> AIM OF THE EXERCISE
Go through the entries below and copy each line containing the word "camera".

Dataset entries

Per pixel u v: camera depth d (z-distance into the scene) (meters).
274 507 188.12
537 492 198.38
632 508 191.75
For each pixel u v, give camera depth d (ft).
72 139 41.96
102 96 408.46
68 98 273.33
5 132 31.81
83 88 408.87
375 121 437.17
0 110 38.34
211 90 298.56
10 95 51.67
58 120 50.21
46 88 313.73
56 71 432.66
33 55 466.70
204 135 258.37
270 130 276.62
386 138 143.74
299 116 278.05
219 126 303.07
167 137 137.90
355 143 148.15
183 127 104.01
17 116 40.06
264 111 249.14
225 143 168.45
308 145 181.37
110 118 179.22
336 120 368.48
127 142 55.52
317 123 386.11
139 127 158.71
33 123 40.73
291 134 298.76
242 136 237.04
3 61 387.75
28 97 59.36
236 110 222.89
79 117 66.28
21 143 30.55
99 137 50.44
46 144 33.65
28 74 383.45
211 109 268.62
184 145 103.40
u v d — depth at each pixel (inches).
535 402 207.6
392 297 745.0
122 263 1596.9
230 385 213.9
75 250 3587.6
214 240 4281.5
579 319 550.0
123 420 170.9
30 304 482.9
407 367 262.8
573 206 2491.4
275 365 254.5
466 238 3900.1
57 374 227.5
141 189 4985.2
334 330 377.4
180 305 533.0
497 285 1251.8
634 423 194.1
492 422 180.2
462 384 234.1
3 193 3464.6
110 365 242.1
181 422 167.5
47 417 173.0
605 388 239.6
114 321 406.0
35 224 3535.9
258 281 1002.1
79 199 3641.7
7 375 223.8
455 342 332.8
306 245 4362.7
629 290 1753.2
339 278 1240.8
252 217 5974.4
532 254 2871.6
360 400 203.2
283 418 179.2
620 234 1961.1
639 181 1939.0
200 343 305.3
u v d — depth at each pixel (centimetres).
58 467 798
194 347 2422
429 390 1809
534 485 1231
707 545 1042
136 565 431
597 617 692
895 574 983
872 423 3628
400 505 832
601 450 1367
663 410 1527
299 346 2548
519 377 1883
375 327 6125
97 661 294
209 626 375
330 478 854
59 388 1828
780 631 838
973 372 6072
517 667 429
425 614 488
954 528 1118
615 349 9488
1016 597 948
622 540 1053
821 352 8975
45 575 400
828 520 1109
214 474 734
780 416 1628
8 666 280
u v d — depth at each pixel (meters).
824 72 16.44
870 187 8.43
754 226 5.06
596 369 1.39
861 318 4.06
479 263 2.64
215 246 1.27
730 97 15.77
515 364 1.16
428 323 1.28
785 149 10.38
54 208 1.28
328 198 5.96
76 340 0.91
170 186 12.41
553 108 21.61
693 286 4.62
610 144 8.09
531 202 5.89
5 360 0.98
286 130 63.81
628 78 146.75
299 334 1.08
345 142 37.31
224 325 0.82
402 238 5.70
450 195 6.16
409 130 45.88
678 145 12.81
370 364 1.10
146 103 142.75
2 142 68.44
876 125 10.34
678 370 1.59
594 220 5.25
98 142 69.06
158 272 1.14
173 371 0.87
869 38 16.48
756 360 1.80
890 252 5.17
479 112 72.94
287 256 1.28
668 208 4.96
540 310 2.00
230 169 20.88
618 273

> PROBLEM SOLUTION
Per pixel u v: camera depth d (z-distance into the scene) (meters).
For each pixel u v, give camera depth d (ft).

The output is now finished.